Young workers are currently exempted from South Dakota's voter-approved minimum wage increase. In this photo, employees at a Target store in Chicago. Reuters/Andrew Nelles

Democrats and organized labor are gearing up for another minimum wage fight in South Dakota. The state's voters approved an increase in the minimum wage from $7.25 to $8.50 an hour by a 55-45 margin just last fall. But in the current legislative session, Republicans passed an exemption to the law, which sets a separate minimum for employees under the age of 18 at $7.50 an hour.

Now, according to the AP, the state Democratic Party and Teamsters Local 120 are throwing their weight behind a campaign to repeal the wage scale-back through yet another referendum. If organizers collect enough signatures, the proposed pay hike would appear on the November 2016 ballot.

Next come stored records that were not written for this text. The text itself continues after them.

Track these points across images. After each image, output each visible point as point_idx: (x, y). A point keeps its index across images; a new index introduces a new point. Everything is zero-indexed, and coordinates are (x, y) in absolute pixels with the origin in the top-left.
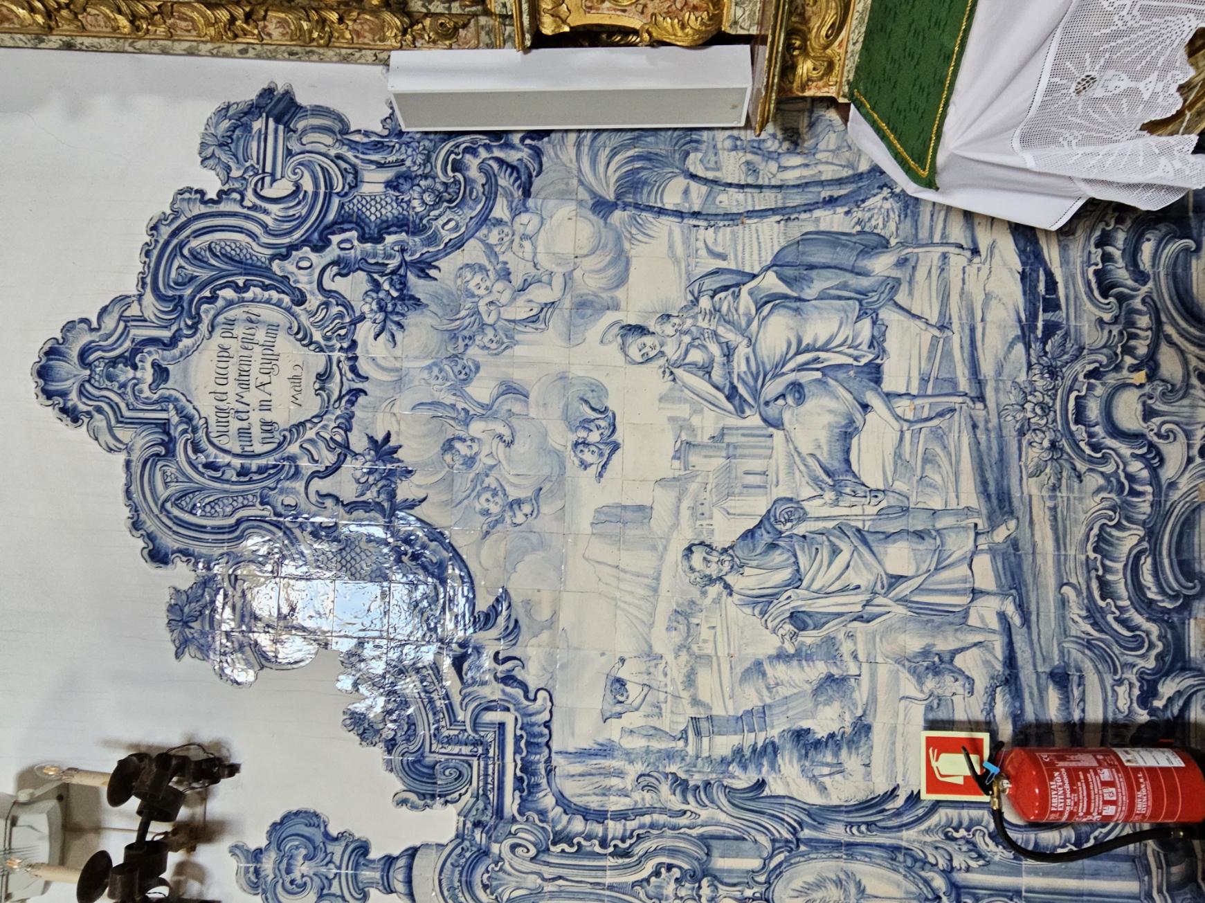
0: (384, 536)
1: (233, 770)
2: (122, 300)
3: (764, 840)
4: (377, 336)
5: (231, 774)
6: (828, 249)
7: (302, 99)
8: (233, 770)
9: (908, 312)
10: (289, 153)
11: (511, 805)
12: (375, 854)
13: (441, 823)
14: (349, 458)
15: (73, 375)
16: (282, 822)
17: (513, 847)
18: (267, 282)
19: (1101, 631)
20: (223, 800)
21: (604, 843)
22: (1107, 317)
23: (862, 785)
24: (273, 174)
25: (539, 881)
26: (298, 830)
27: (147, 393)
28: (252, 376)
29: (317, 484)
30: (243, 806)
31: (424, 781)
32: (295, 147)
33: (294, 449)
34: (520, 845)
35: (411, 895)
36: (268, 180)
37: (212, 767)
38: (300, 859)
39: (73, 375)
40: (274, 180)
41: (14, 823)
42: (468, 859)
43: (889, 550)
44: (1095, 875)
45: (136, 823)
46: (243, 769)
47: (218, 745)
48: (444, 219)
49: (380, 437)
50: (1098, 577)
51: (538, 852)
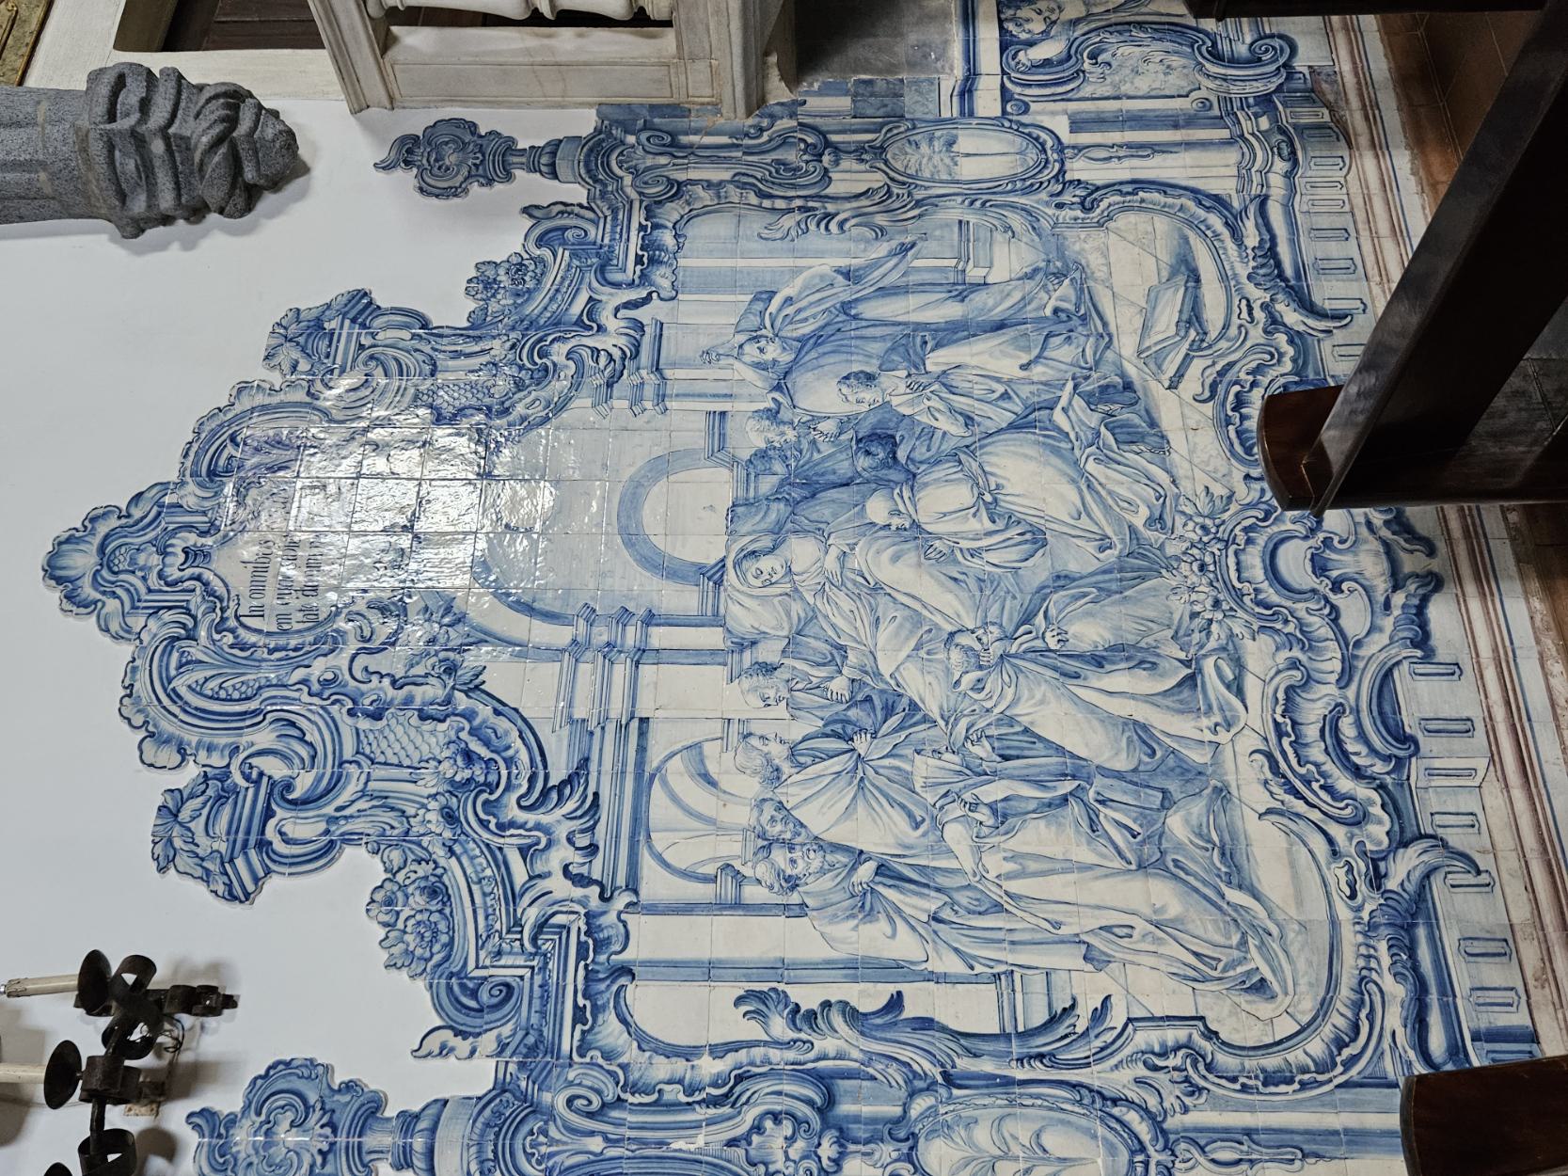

“We the voters said we want the minimum wage to be $8.50 for every worker,” petition drive organizer Cory Heidelberger told a local ABC outlet.

Republican Gov. Dennis Daugaard had said he would not support a “direct attack” on the ballot measure approved by voters, but nevertheless signed the partial repeal last month. The $8.50 wage that voters approved last November is indexed to inflation; the $7.50 rate passed by the Legislature is not. (Another unsuccessful GOP proposal in the Legislature sought to lower the wage if the cost of living ever decreased.)

Conservatives nationwide have raised concerns that new minimum wage laws will force some companies out of business. The sponsor of South Dakota's youth wage bill, Republican Sen. David Novstrup, said the new law is “about making sure that young people have an opportunity for their first job.”

For the proposed wage hike to appear on the ballot next fall, supporters need to collect 13,871 signatures by June 29. Formal support from the Democrats and labor adds notable heft to that push. Securing the requisite amount of signatures also would block the new youth wage from coming into effect before 2016.

Fourteen states and the District of Columbia approved minimum wage increases last year.